• [Teks yang Ditampilkan]
━━━━━━━━━━━━━━━━━━━━━━━━━━━━━━

Analog yang mendasarkan pada suatu hal yang relevan jauh lebih kuat dari pada analog yang medasarkan pada selusin persamaan yang tidak relevan. Penyimpulan seorang dosen untuk mengatasi mahasiswa D adalah sebagaimana yang telah dilakukan terhadap mahasiswa A karena kedua-duanya mempunyai masalah yang sama dan latar belakang pendidikan yang sama, pernyataan ini jauh lebih kuat dibanding jika mendasarkan pada persamaan lebih banyak tetapi tidak relevan, seperti karena sepeda motornya yang sama, satu kost, filem yang disukai dan seterusnya.

━━━━━━━━━━━━━━━━━━━━━━━━━━━━━━

• [Petikan Catatan]
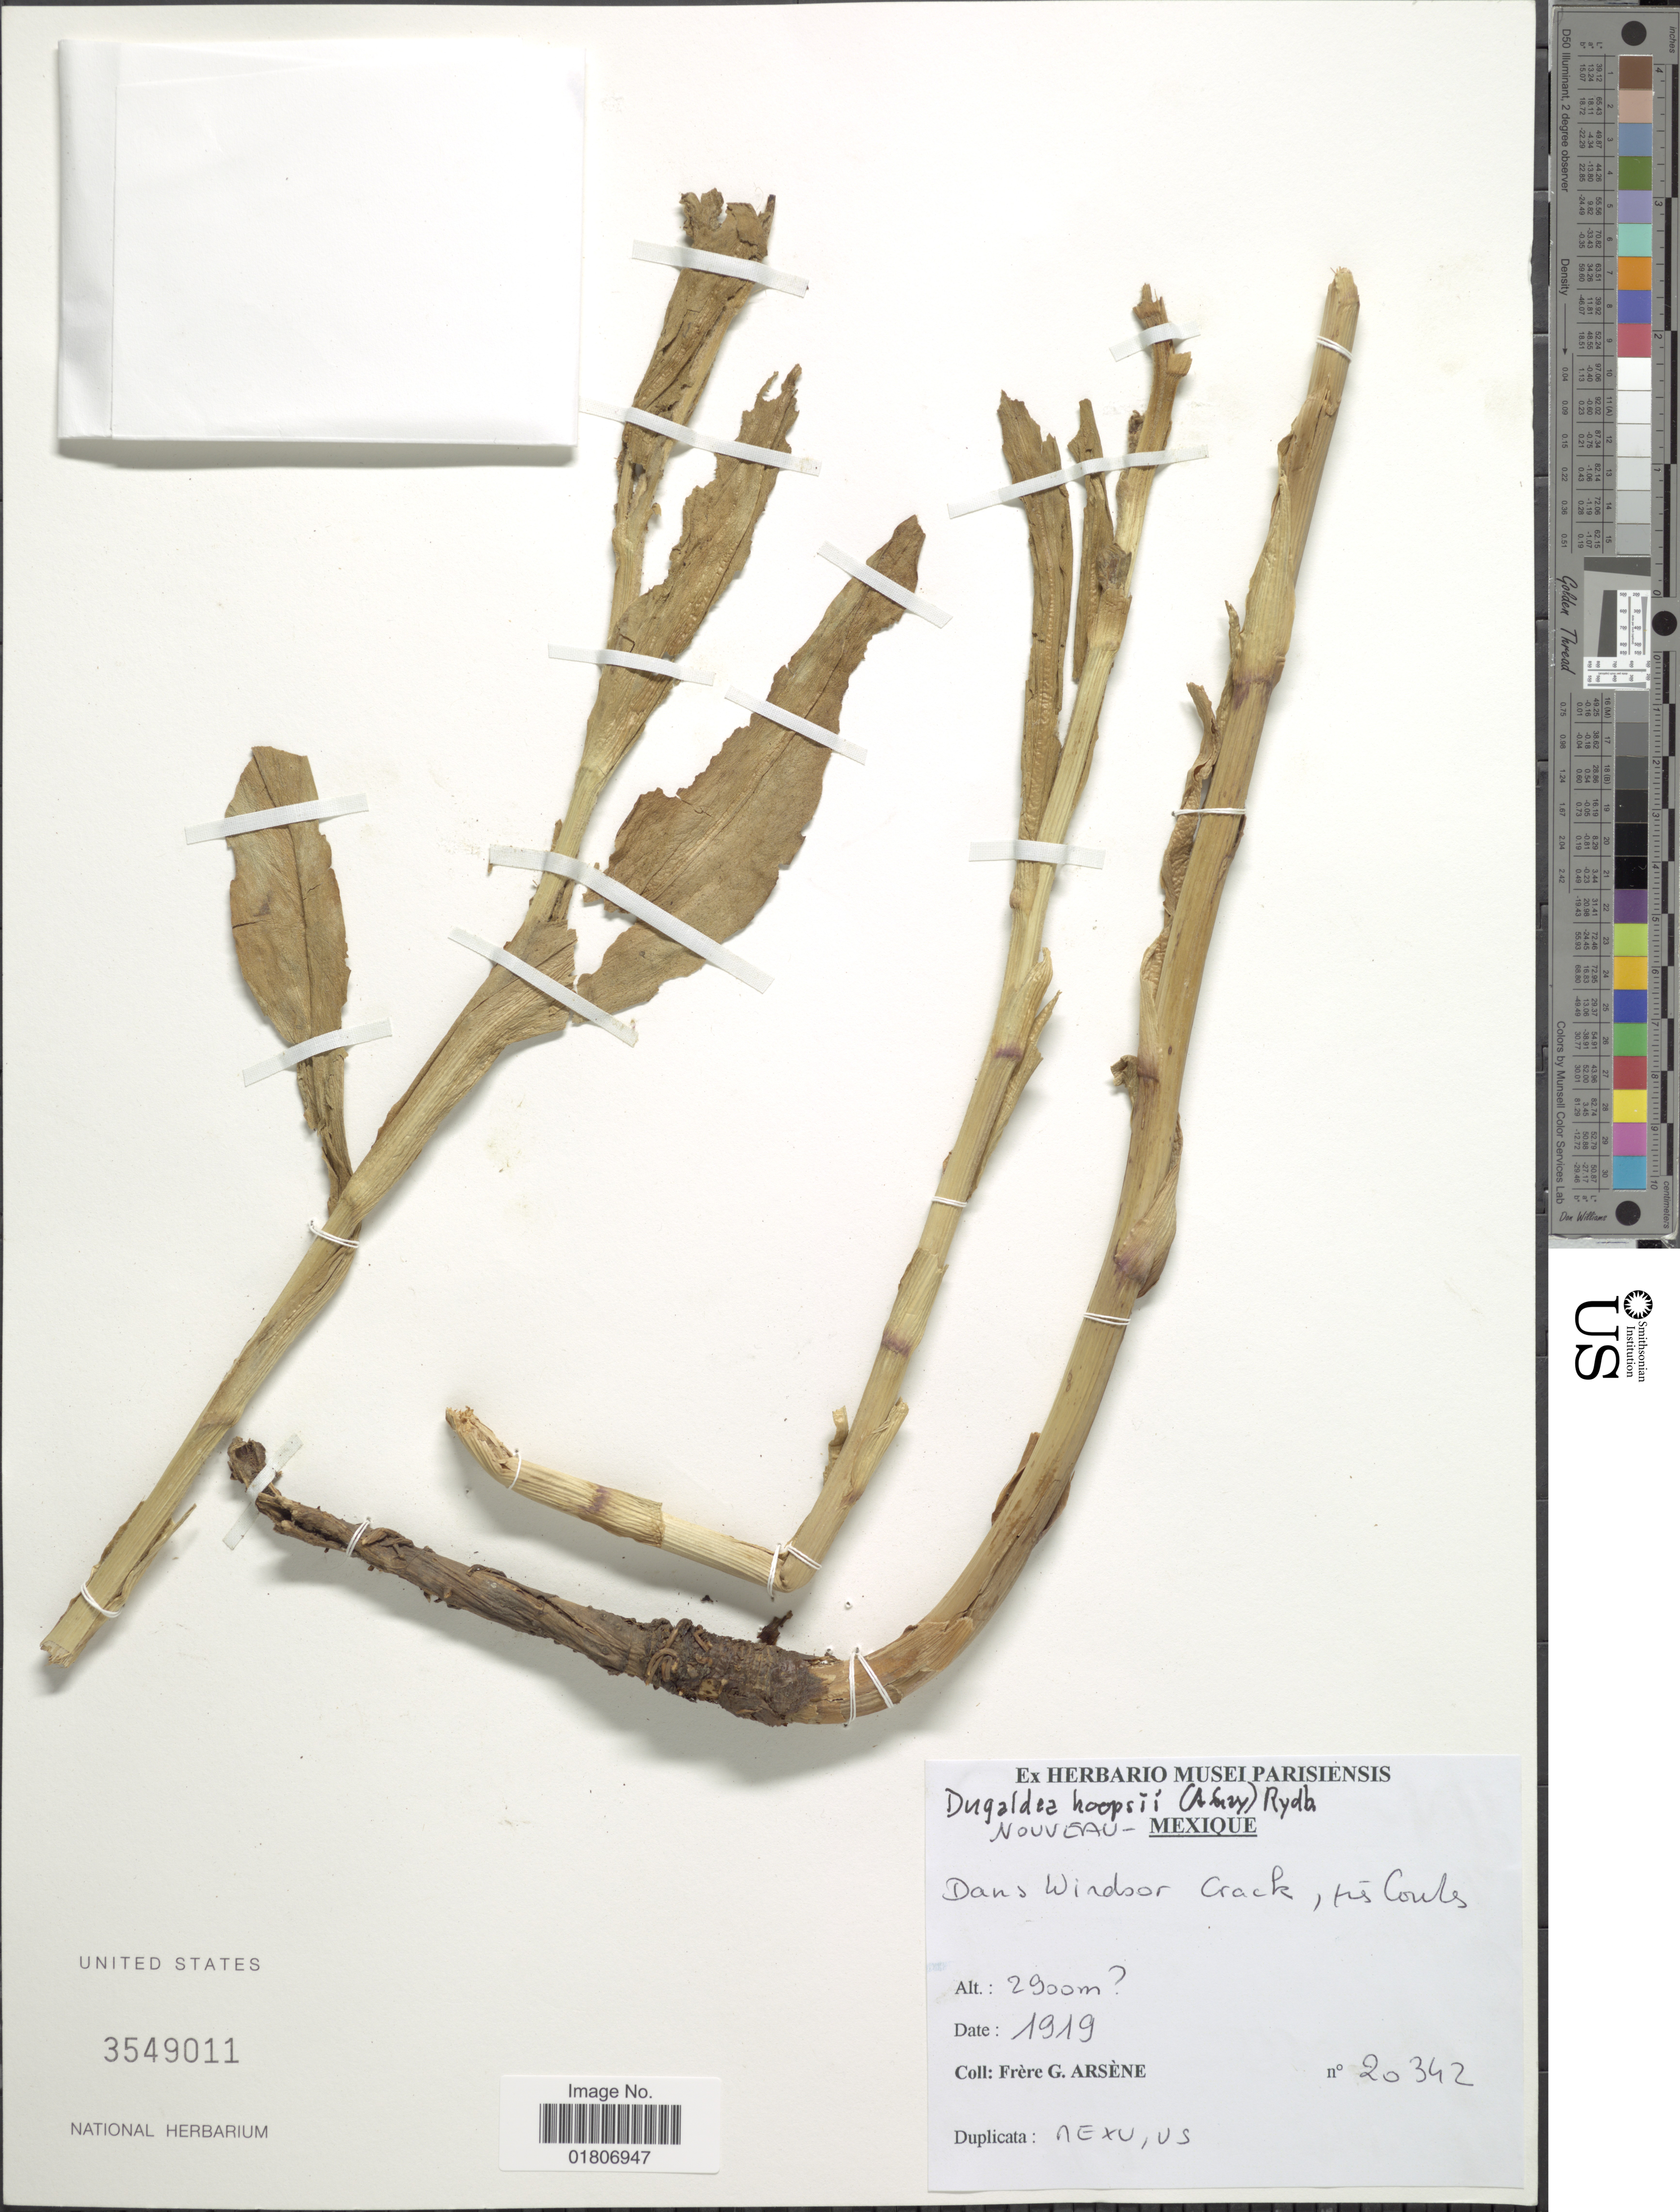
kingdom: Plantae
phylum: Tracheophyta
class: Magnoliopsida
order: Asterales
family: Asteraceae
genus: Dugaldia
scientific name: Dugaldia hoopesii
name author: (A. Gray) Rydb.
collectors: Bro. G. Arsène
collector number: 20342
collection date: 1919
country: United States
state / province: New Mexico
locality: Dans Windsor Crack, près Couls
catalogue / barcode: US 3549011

━━━━━━━━━━━━━━━━━━━━━━━━━━━━━━

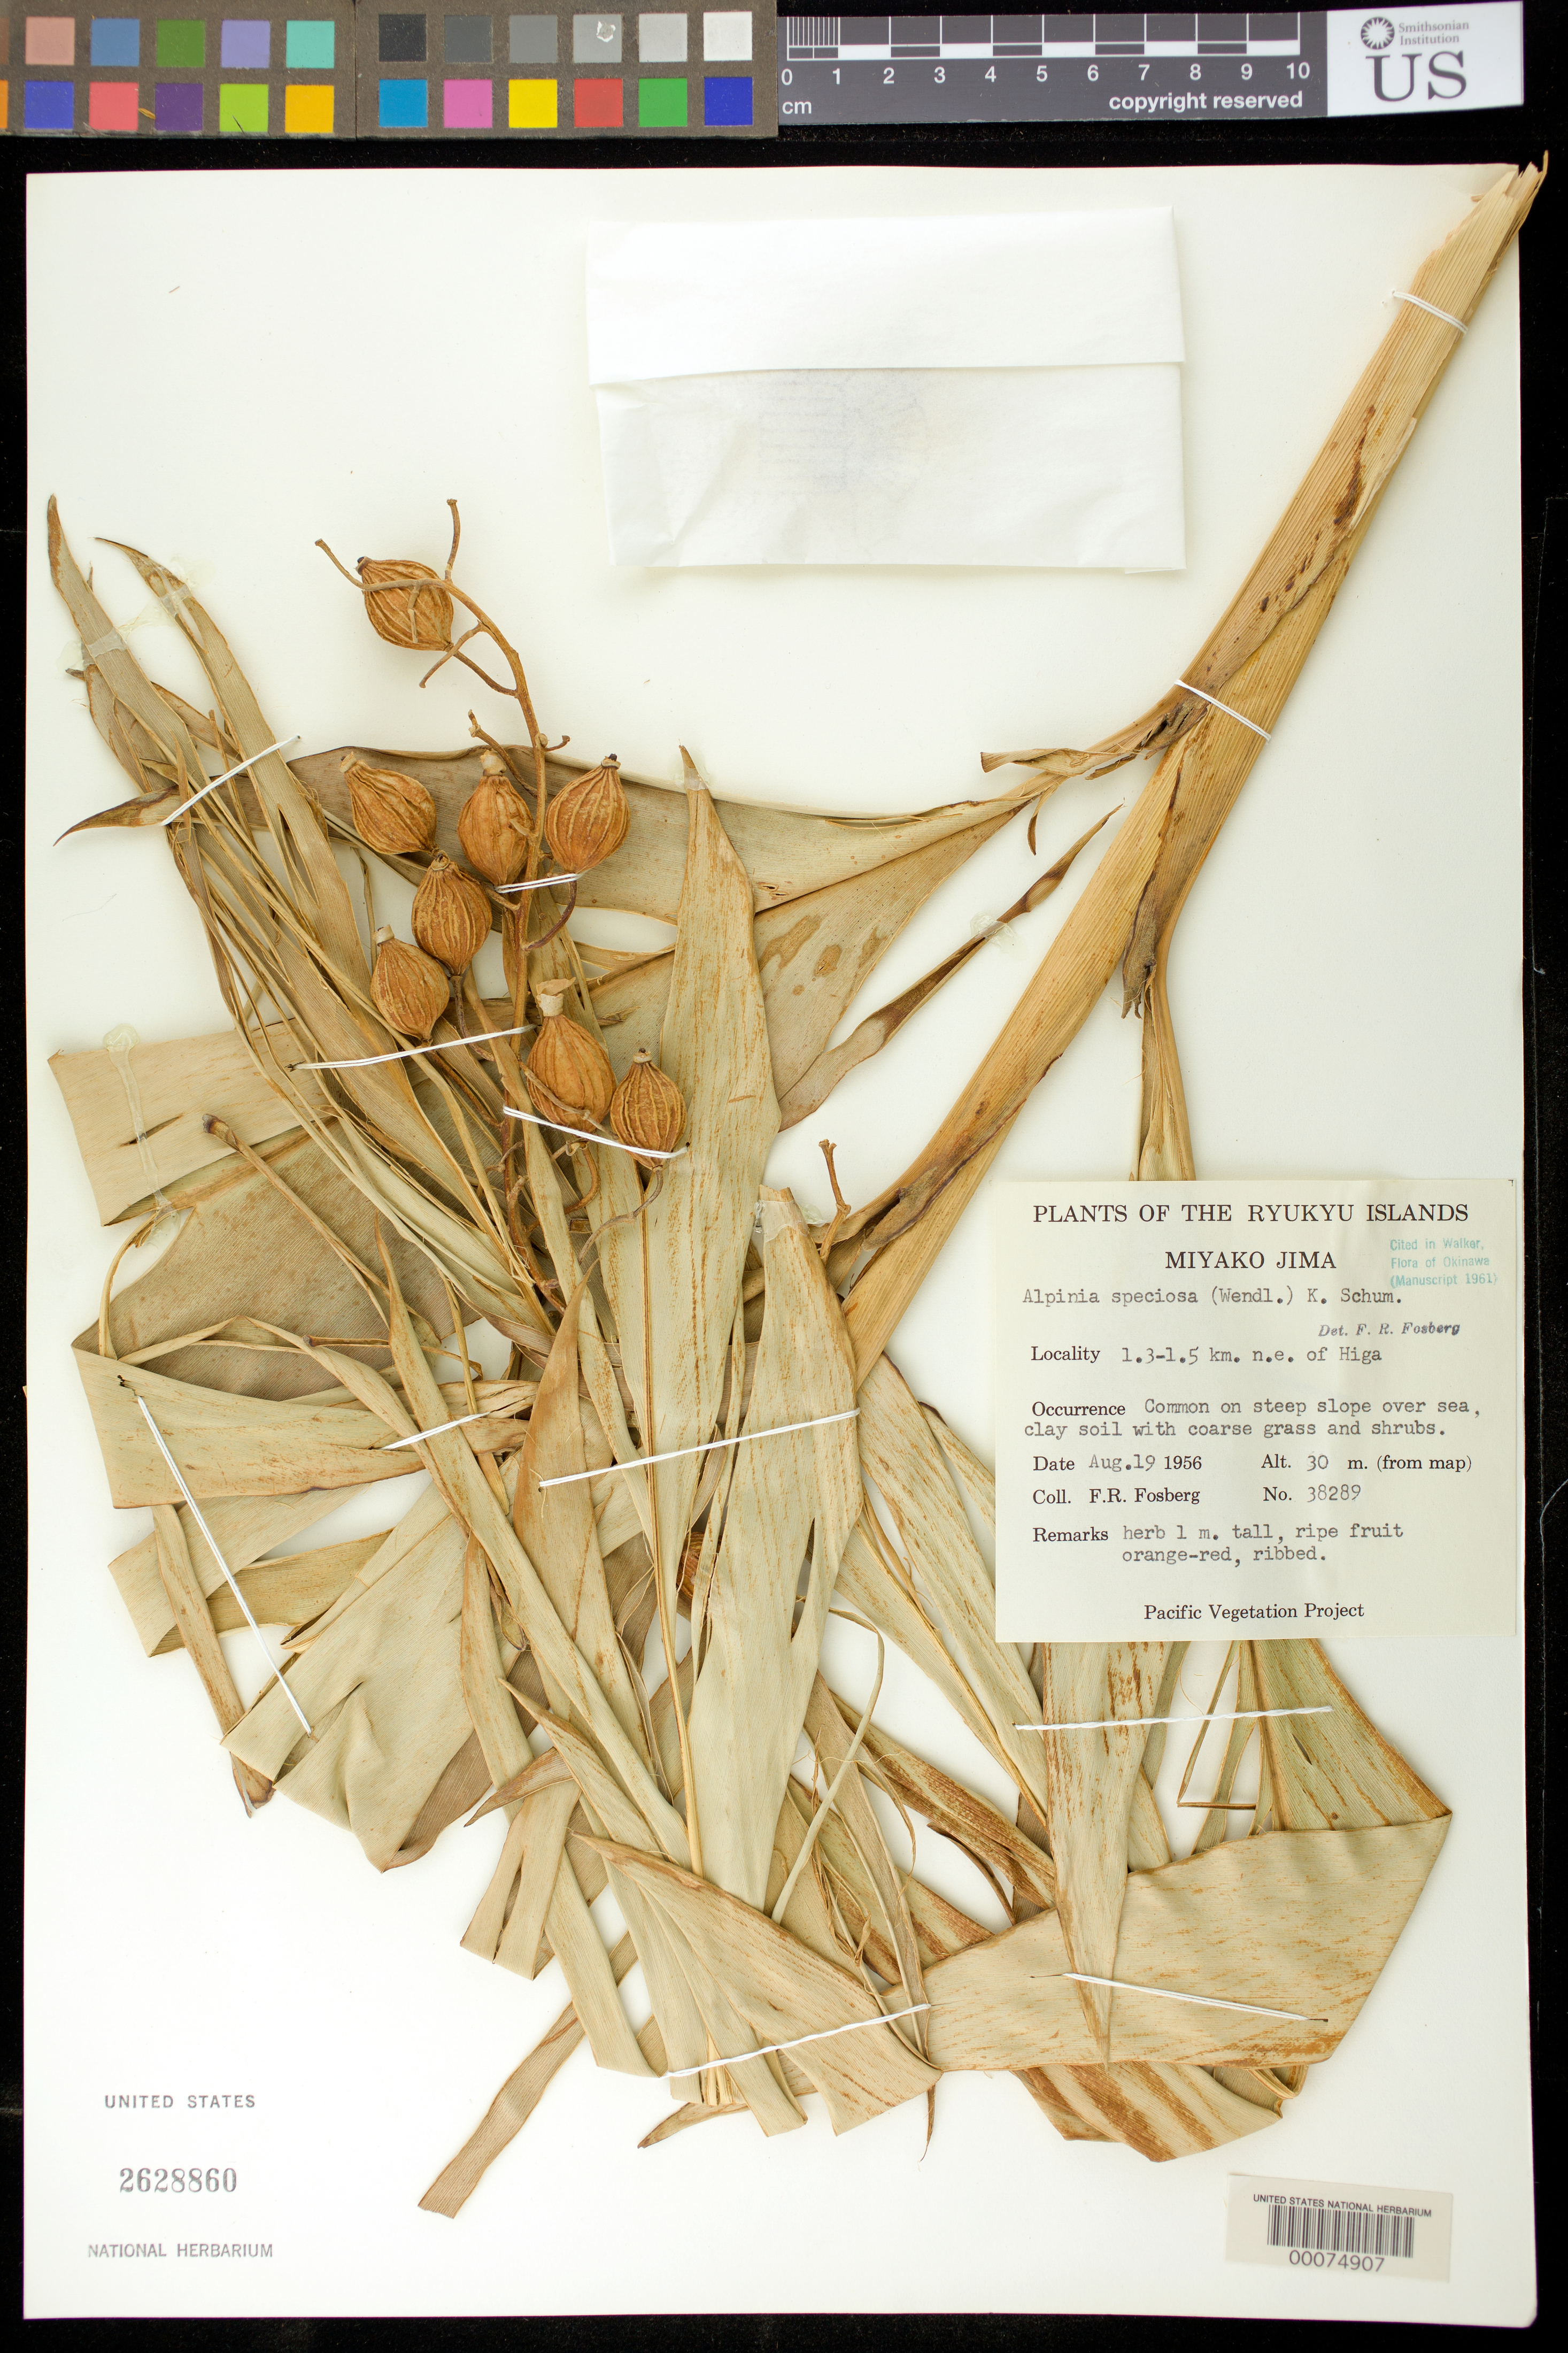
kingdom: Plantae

━━━━━━━━━━━━━━━━━━━━━━━━━━━━━━

• [Latihan Tertulis 1] Salinlah bagian teks tentang analogi dari "Analog yang mendasarkan" sampai "disukai dan seterusnya." tanpa mengubah apa pun.
• [Latihan Tertulis 2] Tuliskan semua contoh persamaan tidak relevan antara dua mahasiswa yang disebut dalam teks tentang analogi.

• [Penyelesaian Soal 1]
Analog yang mendasarkan pada suatu hal yang relevan jauh lebih kuat dari pada analog yang medasarkan pada selusin persamaan yang tidak relevan. Penyimpulan seorang dosen untuk mengatasi mahasiswa D adalah sebagaimana yang telah dilakukan terhadap mahasiswa A karena kedua-duanya mempunyai masalah yang sama dan latar belakang pendidikan yang sama, pernyataan ini jauh lebih kuat dibanding jika mendasarkan pada persamaan lebih banyak tetapi tidak relevan, seperti karena sepeda motornya yang sama, satu kost, filem yang disukai dan seterusnya.

• [Penyelesaian Soal 2]
- sepeda motornya yang sama
- satu kost
- filem yang disukai